Input is parsed to form maximally long identifiers. For example, the input int->int; is parsed as four H-expressions represented by symbols: 'int, '->, 'int, and '|;|.
1.3 Strings
The syntax for an H-expression string is exactly the same as for an S-expression string, and an H-expression string is represented by the obvious Scheme string.
1.4 Characters
The syntax for an H-expression character is the same as for an H-expression string that has a single content character, except that a ' surrounds the character instead of ". The S-expression representation of an H-expression character is the obvious Scheme character.
1.5 Parentheses, Brackets, and Braces
A H-expression between ( and ), [ and ], or { and } is represented by a Scheme list. The first element of the list is '#%parens for a (...) sequence, '#%brackets for a [...] sequence, or '#%braces for a {...} sequence. The remaining elements are the Scheme representations for the grouped H-expressions in order.
In an H-expression sequence, when a < is followed by a >, and when nothing between the < and > is an immediate symbol containing a =, &, or |, then the sub-sequence is represented by a Scheme list that starts with '#%angles and continues with the elements of the sub-sequence between the < and > (exclusive). This representation is applied recursively, so that angle brackets can be nested.

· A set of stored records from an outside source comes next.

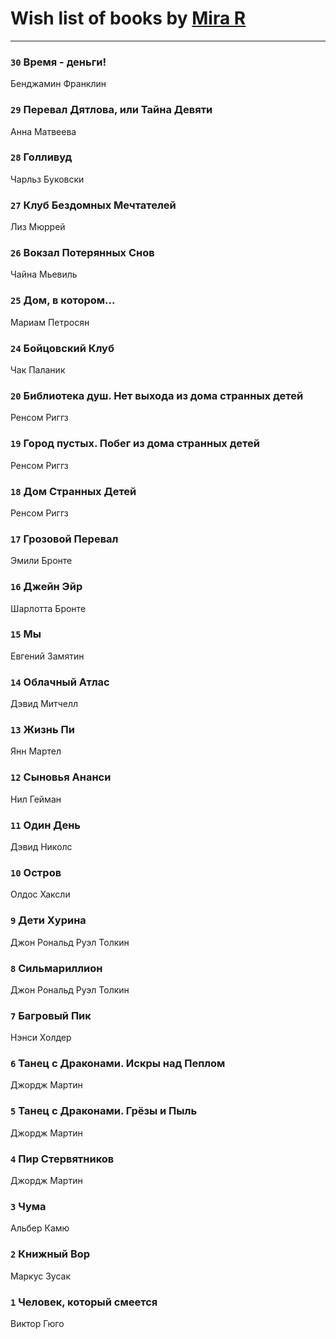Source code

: # Wish list of books by [Mira R](https://plus.google.com/103293621948650602575)
---

### `30` Время - деньги!
Бенджамин Франклин

### `29` Перевал Дятлова, или Тайна Девяти
Анна Матвеева

### `28` Голливуд
Чарльз Буковски

### `27` Клуб Бездомных Мечтателей
Лиз Мюррей

### `26` Вокзал Потерянных Снов
Чайна Мьевиль

### `25` Дом, в котором...
Мариам Петросян

### `24` Бойцовский Клуб
Чак Паланик

### `20` Библиотека душ. Нет выхода из дома странных детей
Ренсом Риггз

### `19` Город пустых. Побег из дома странных детей
Ренсом Риггз

### `18` Дом Странных Детей
Ренсом Риггз

### `17` Грозовой Перевал
Эмили Бронте

### `16` Джейн Эйр
Шарлотта Бронте

### `15` Мы
Евгений Замятин

### `14` Облачный Атлас
Дэвид Митчелл

### `13` Жизнь Пи
Янн Мартел

### `12` Сыновья Ананси
Нил Гейман

### `11` Один День
Дэвид Николс

### `10` Остров
Олдос Хаксли

### `9` Дети Хурина
Джон Рональд Руэл Толкин

### `8` Сильмариллион
Джон Рональд Руэл Толкин

### `7` Багровый Пик
Нэнси Холдер

### `6` Танец с Драконами. Искры над Пеплом
Джордж Мартин

### `5` Танец с Драконами. Грёзы и Пыль
Джордж Мартин

### `4` Пир Стервятников
Джордж Мартин

### `3` Чума
Альбер Камю

### `2` Книжный Вор
Маркус Зусак

### `1` Человек, который смеется
Виктор Гюго

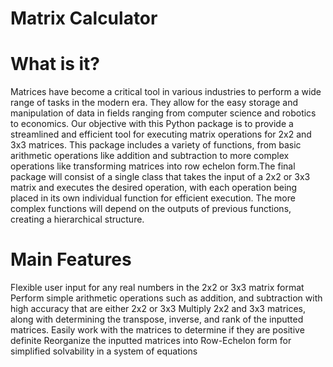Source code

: # Matrix Calculator
# What is it?
Matrices have become a critical tool in various industries to perform a wide range of tasks in the modern era. They allow for the easy storage and manipulation of data in fields ranging from computer science and robotics to economics. Our objective with this Python package is to provide a streamlined and efficient tool for executing matrix operations for 2x2 and 3x3 matrices. This package includes a variety of functions, from basic arithmetic operations like addition and subtraction to more complex operations like transforming matrices into row echelon form.The final package will consist of a single class that takes the input of a 2x2 or 3x3 matrix and executes the desired operation, with each operation being placed in its own individual function for efficient execution. The more complex functions will depend on the outputs of previous functions, creating a hierarchical structure.
# Main Features
Flexible user input for any real numbers in the 2x2 or 3x3 matrix format
Perform simple arithmetic operations such as addition, and subtraction with high accuracy that are either 2x2 or 3x3 
Multiply 2x2 and 3x3 matrices, along with determining the transpose, inverse, and rank of the inputted matrices. 
Easily work with the matrices to determine if they are positive definite
Reorganize the inputted matrices into Row-Echelon form for simplified solvability in a system of equations

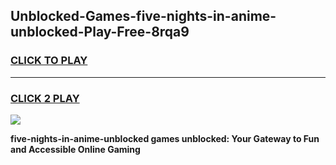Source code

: 
## Unblocked-Games-five-nights-in-anime-unblocked-Play-Free-8rqa9
<h3>
<a href="https://premium76.site?title=five-nights-in-anime-unblocked&ref=18A1">CLICK TO PLAY</a></h3>
<hr>

<h3>
<a href="https://premium76.site?title=five-nights-in-anime-unblocked&ref=18A1">CLICK 2 PLAY</a>
  
</h3>

<a href="https://premium76.site?title=five-nights-in-anime-unblocked&ref=18A1"><img src="https://clearcache.store/games.png"></a>


**five-nights-in-anime-unblocked games unblocked: Your Gateway to Fun and Accessible Online Gaming**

An angle-bracketed sequence by itself is not a single H-expression, since the < by itself is a single H-expression; the angle-bracket conversion is performed only when representing sequences of H-expressions.
Symbols with a =, &, or | prevent angle-bracket formation because they correspond to operators that normally have lower or equal precedence compared to less-than and greater-than operators.
1.6 Comments
An H-expression comment starts with either // or /*. In the former case, the comment runs until a linefeed or return. In the second case, the comment runs until */, but /*...*/ comments can be nested. Comments are treated like whitespace.
A #; starts an H-expression comment, as in S-expressions. It is followed by an H-expression to be treated as whitespace. Note that #; is equivalent to #sx#;#hx.
1.7 Honu Output Printing
Some Scheme values have a standard H-expression representation. For values with no H-expression representation but with a readable S-expression form, the Scheme printer produces an S-expression prefixed with #sx. For values with neither an H-expression form nor a readable S-expression form, then printer produces output of the form #<...>, as in Scheme mode. The print-honu parameter controls whether Scheme’s printer produces Scheme or Honu output.
The values with H-expression forms are as follows:
Every real number has an H-expression form, although the representation for an exact, non-integer rational number is actually three H-expressions, where the middle H-expression is /.
Every character string is represented the same in H-expression form as its S-expression form.
Every character is represented like a single-character string, but (1) using a ' as the delimiter instead of ", and (2) protecting a ' character content with a \ instead of protecting " character content.
A list is represented with the H-expression sequence list(〈v〉, ...), where each 〈v〉 is the representation of each element of the list.
A pair that is not a list is represented with the H-expression sequence cons(〈v1〉, 〈v2〉), where 〈v1〉 and 〈v2〉 are the representations of the pair elements.
A vector’s representation depends on the value of the print-vector-length parameter. If it is #f, the vector is represented with the H-expression sequence vectorN(〈v〉, ...), where each 〈v〉 is the representation of each element of the vector. If print-vector-length is set to #t, the vector is represented with the H-expression sequence vectorN(〈n〉, 〈v〉, ...), where 〈n〉 is the length of the vector and each 〈v〉 is the representation of each element of the vector, and multiple instances of the same value at the end of the vector are represented by a single 〈v〉.
The empty list is represented as the H-expression null.
True is represented as the H-expression true.
False is represented as the H-expression false.